[Stored data entries]
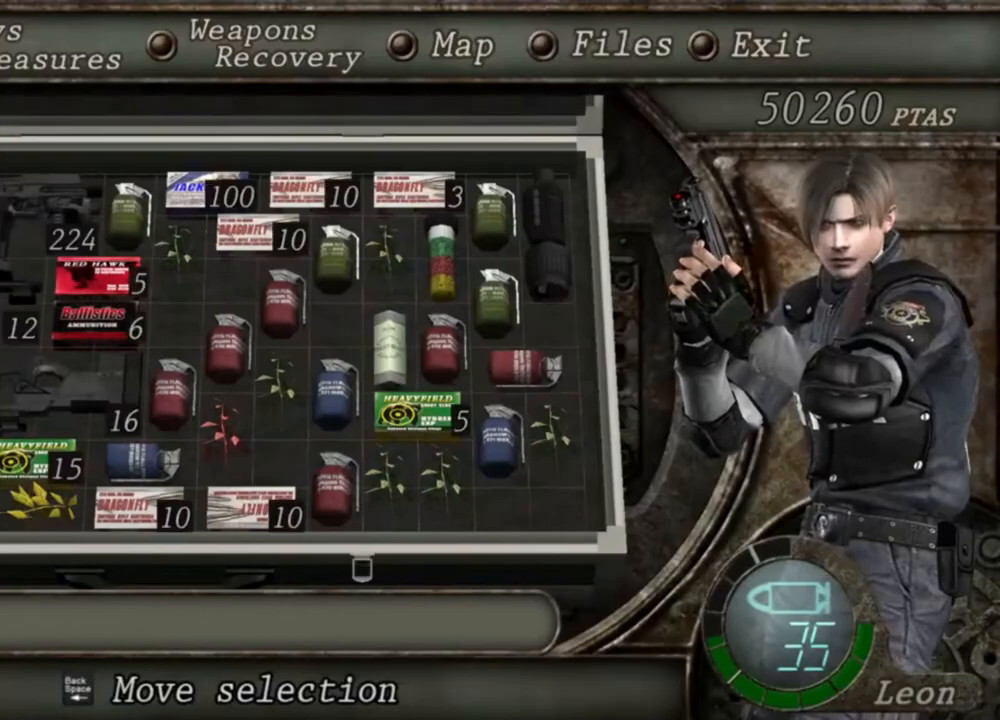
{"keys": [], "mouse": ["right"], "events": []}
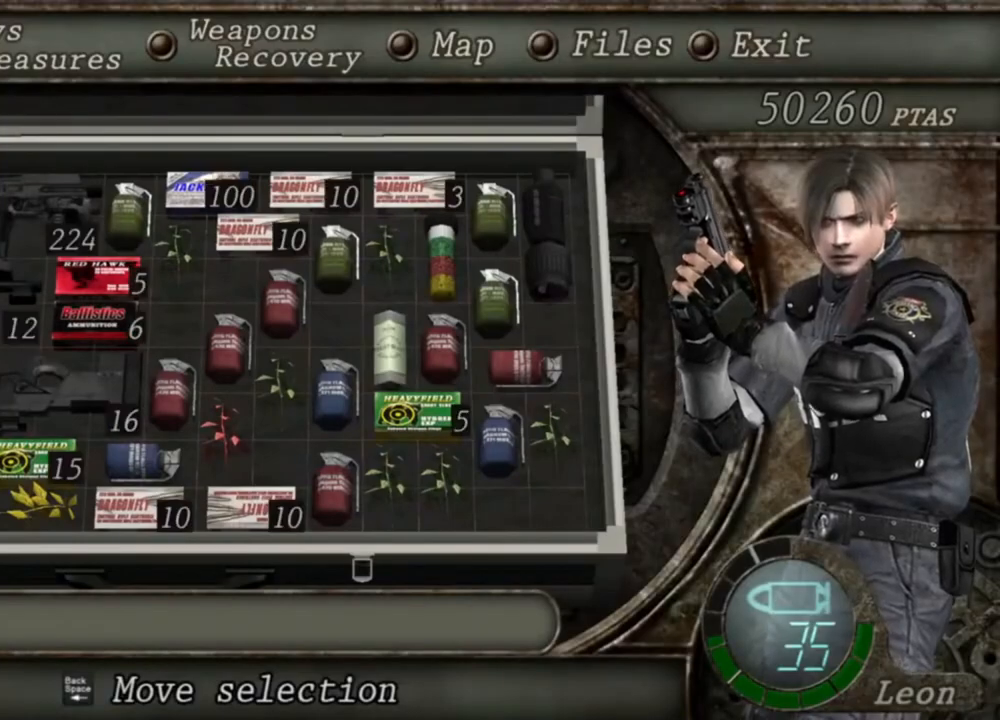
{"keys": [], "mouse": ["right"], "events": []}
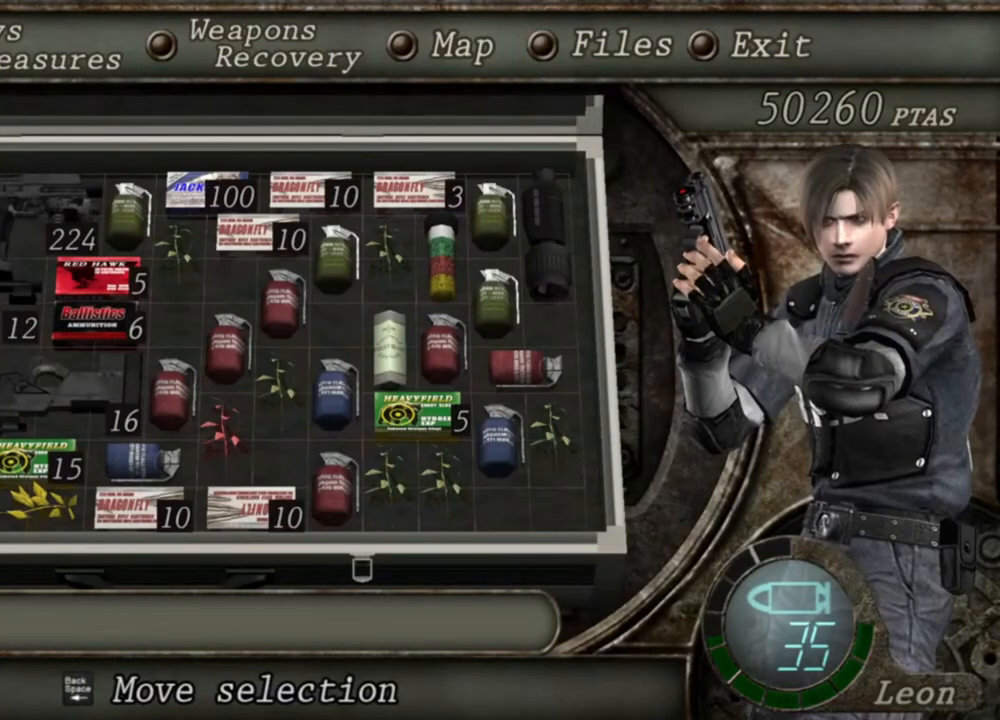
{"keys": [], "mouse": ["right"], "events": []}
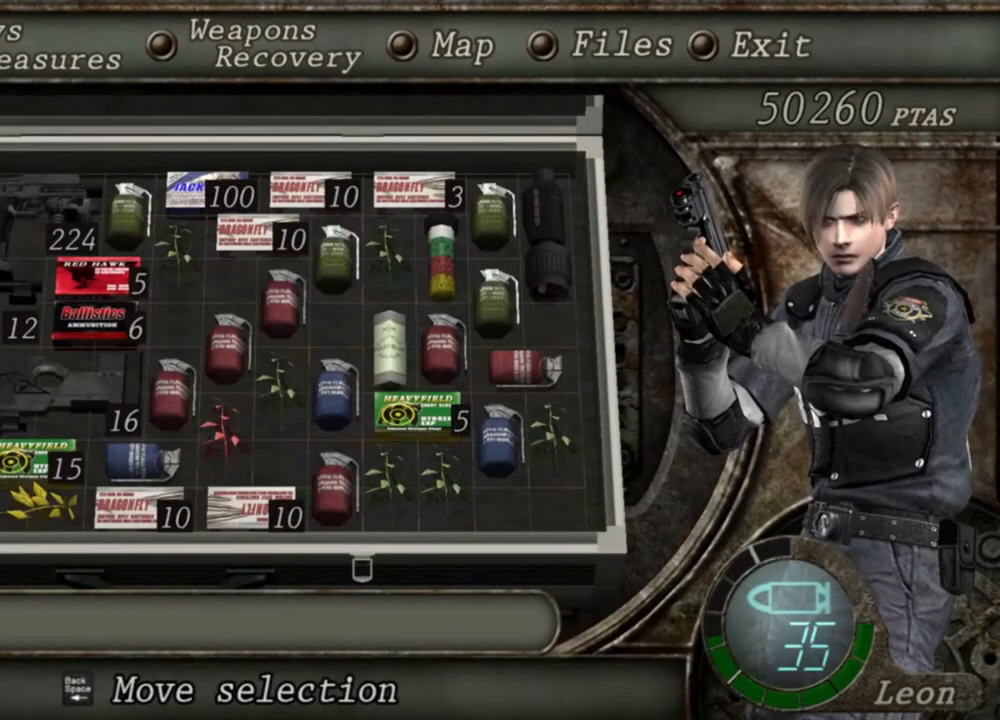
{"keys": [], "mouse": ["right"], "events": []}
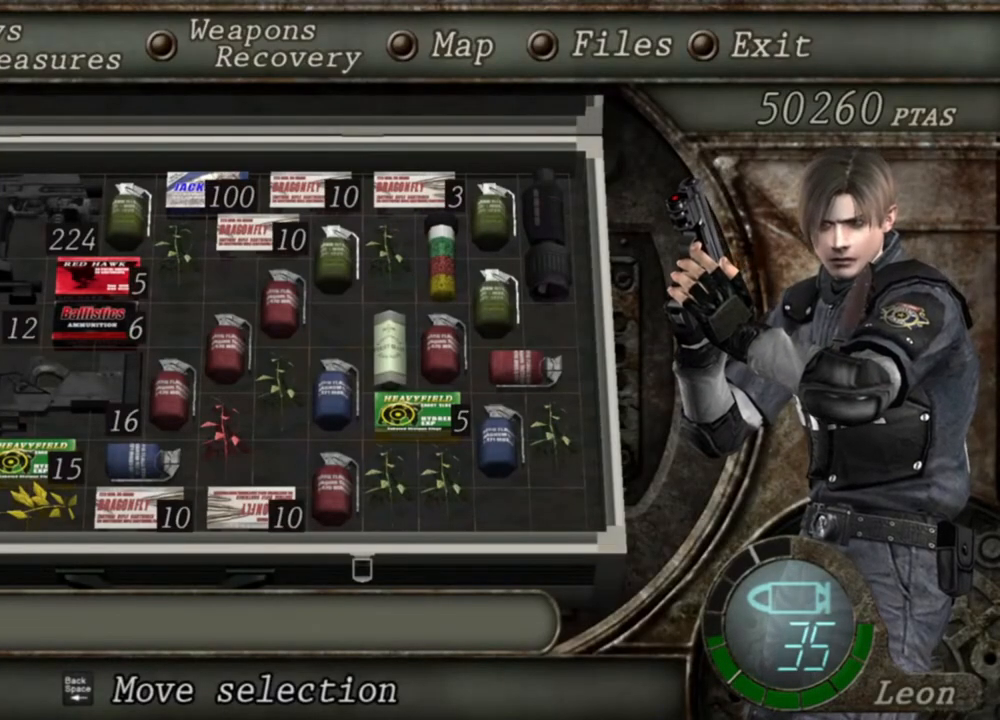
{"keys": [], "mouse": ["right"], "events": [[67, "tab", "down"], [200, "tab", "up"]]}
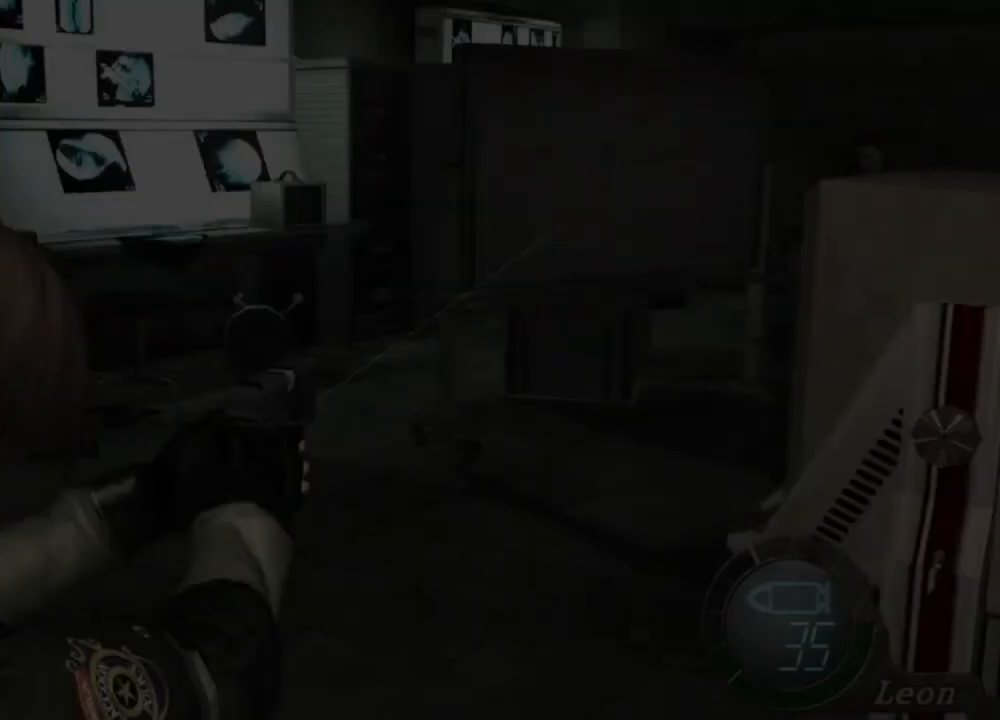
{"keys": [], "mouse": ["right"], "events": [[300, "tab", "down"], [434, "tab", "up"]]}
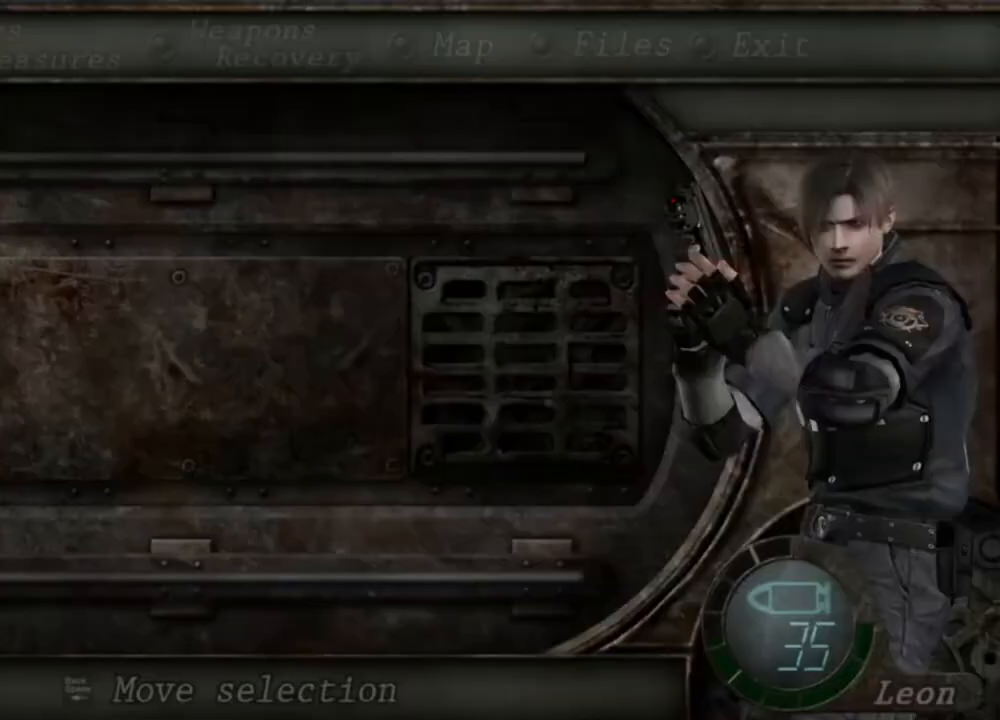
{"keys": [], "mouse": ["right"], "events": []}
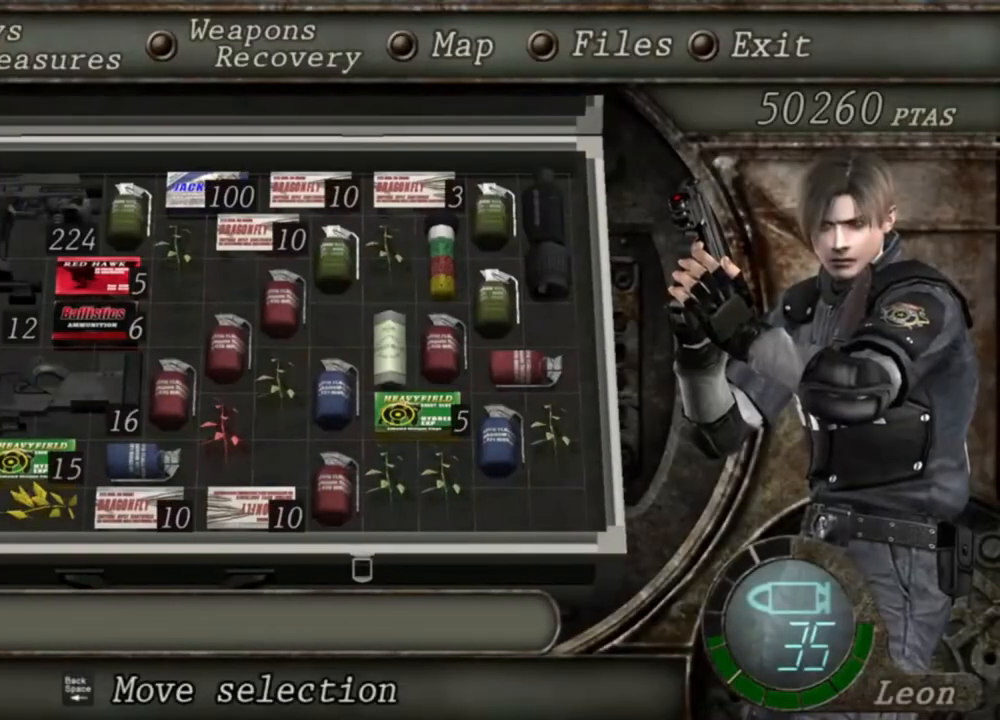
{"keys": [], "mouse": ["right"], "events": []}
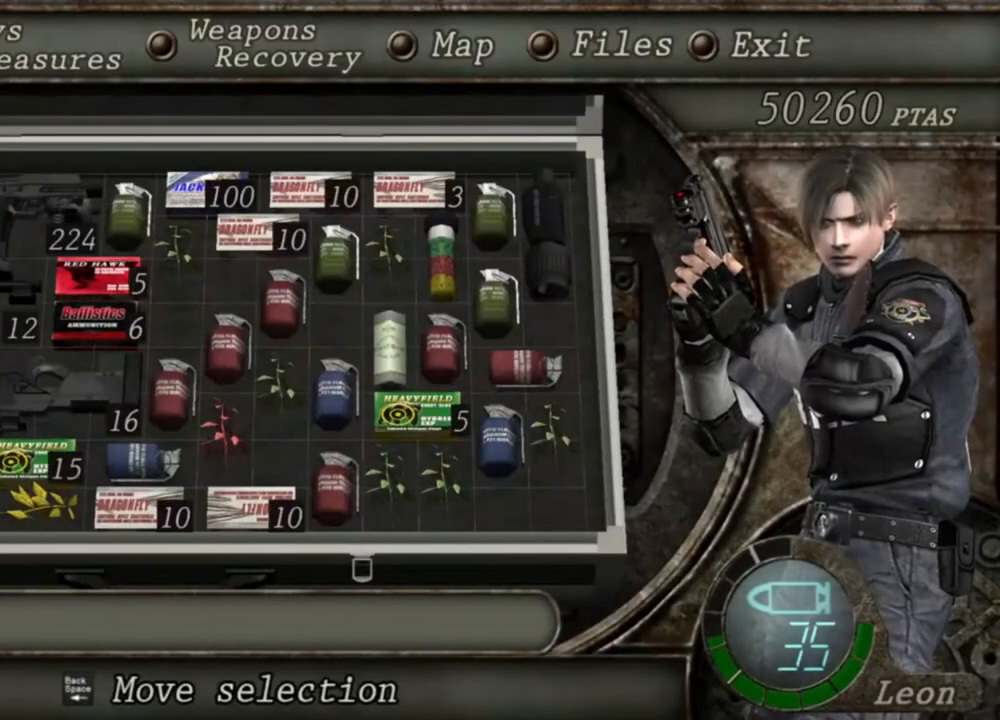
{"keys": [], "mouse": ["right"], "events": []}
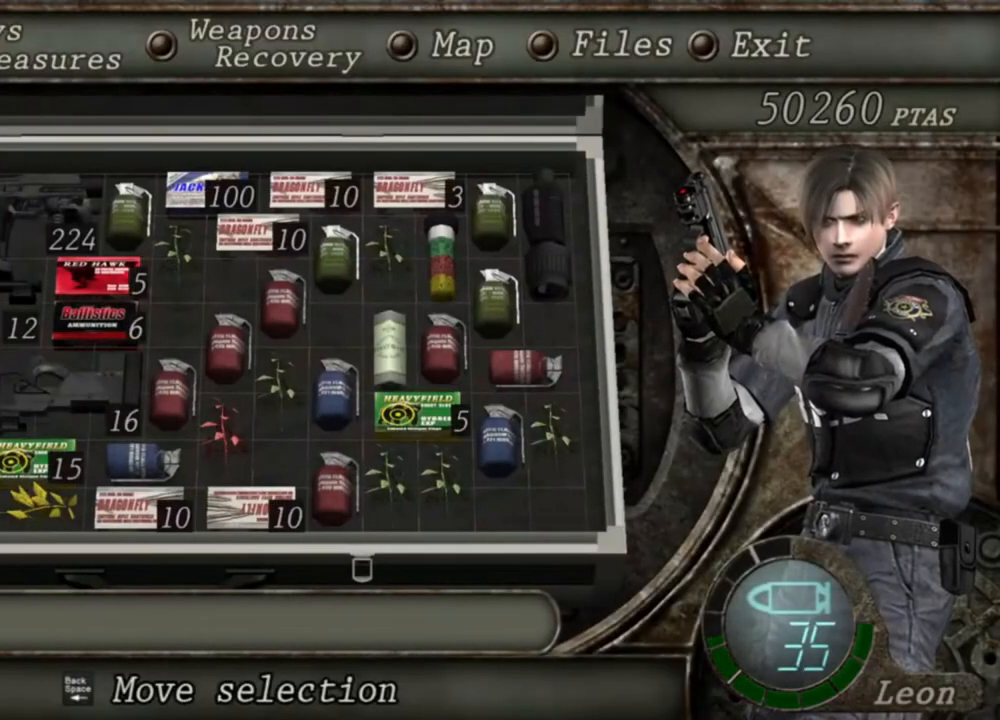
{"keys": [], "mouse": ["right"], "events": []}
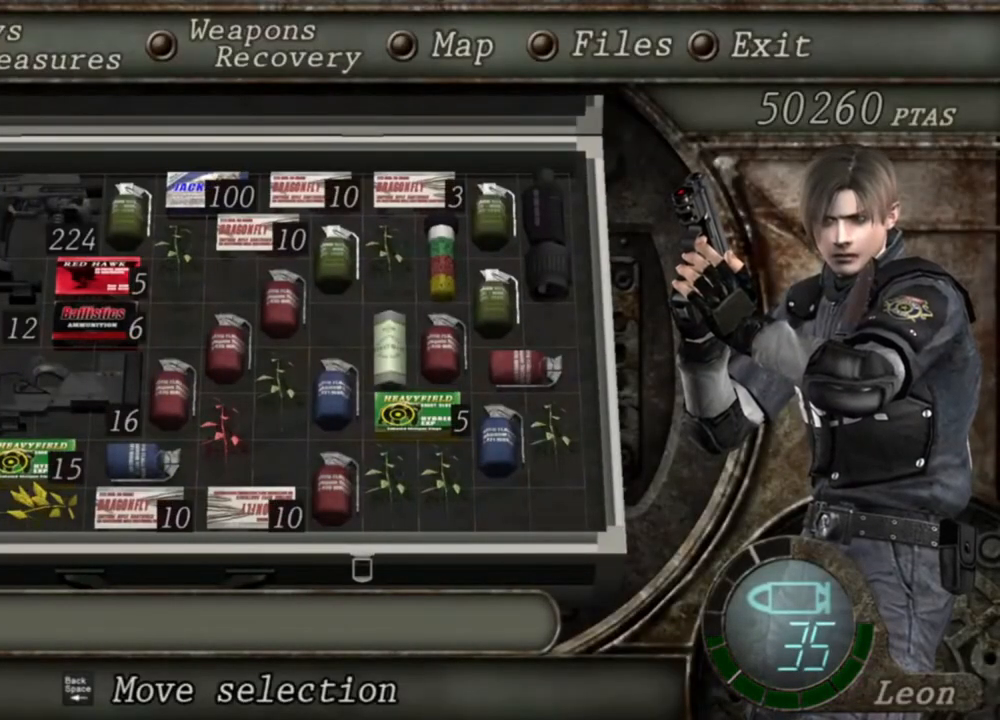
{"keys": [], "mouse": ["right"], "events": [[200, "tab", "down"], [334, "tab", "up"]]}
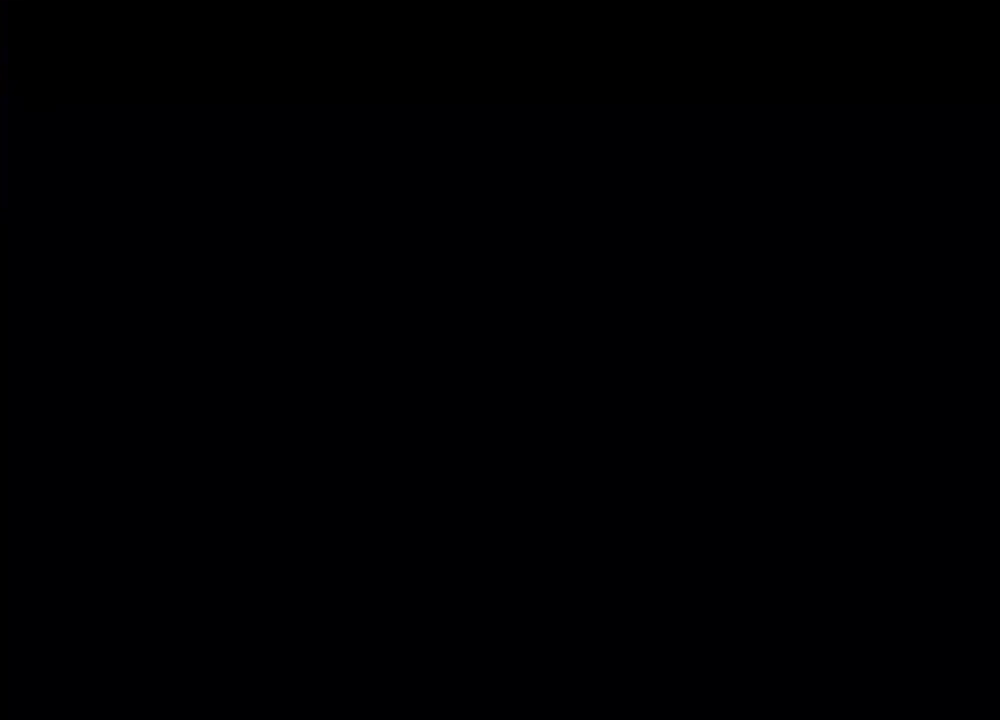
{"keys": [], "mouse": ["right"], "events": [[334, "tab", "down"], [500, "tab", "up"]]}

* _Task prompt_
Give only a number, namely how many lines in the entries above hold the word "down".

* _Written solution_
4